Abdelfattah's ordeal comes days after the detention and torture of the high-profile Egyptian blogger and activist Alaa Abdel Fattah.
Once in detention, a National Security Agency officer threatened Abdelfattah with torture after she refused to unlock her mobile phone. Several men then entered the room and began beating her about her head and body. The National Security Agency official then returned and again demanded she unlock her phone. After Abdelfattah again refused, the officer pulled off her sweatshirt and began strangling her with it - saying "your life in exchange for the phone" - until she gave him the password. The officer then handcuffed Abdelfattah's hands and legs to prevent her from sitting or kneeling, keeping her in that position for almost eight hours. Another official said she would face more torture if she reported what had happened to a prosecutor.
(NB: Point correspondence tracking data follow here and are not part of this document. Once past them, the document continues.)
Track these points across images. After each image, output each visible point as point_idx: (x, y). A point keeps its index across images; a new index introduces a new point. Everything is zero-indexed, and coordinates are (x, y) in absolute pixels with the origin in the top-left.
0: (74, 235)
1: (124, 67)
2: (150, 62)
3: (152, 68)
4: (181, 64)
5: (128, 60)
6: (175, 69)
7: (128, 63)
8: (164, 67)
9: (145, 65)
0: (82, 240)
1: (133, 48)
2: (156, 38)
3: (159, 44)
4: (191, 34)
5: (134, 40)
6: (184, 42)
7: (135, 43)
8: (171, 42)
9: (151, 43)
Yesterday, despite her account of being tortured, a prosecutor ordered her detention for a further 15 days for investigation over "joining a terrorist group in achieving its goals", "disseminating false news" and "misusing social media". The prosecutor did not produce any evidence against her other than a National Security Agency investigation case file that neither she nor her lawyers were able to examine.
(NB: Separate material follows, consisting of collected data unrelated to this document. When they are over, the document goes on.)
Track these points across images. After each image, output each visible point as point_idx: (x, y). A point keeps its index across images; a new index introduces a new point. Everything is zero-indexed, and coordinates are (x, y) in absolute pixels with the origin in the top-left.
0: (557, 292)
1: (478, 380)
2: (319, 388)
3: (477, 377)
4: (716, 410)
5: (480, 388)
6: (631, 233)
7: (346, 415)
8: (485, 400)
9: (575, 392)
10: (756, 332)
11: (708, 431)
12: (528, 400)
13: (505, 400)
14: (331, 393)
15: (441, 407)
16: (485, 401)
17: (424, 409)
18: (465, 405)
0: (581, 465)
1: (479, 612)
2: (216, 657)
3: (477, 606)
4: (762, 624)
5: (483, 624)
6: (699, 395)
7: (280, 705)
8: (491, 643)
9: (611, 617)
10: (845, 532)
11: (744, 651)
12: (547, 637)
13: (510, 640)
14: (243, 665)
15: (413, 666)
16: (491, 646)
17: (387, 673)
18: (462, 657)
Amnesty believes the charges against Abdelfattah are completely unfounded.
Her case is part of a wider one that includes human rights defenders such as lawyer Mahienour el-Massry, politician Khalid Dawoud and political science professor Hassan Nefea. Like them, Abdelfattah has been questioned about her previous political activism.
Abdelfattah is one of a series of prominent human rights defenders to have been rounded up since the country's 20 September protests. In 2015, she was among the first human rights defenders in Egypt to face a travel ban, when she was prevented from boarding a plane at Cairo airport and told there was a travel ban decision against her in relation to an NGO foreign funding case known as "case 173".
Najia Bounaim, Amnesty International's North Africa Campaigns Director, said:
"Esraa Abdelfattah's appalling treatment sends a clear message to the international community that Egyptian authorities will stop at nothing to terrorise perceived dissidents into silence.
"The manner of her arrest - being abducted by plain-clothed officers and taken away in a van in public - marks an alarming new trend in the way Egyptian authorities target human rights defenders.
"Esraa Abdelfattah has been targeted on spurious grounds and is being arbitrarily detained for her work defending human rights. She should be immediately and unconditionally released."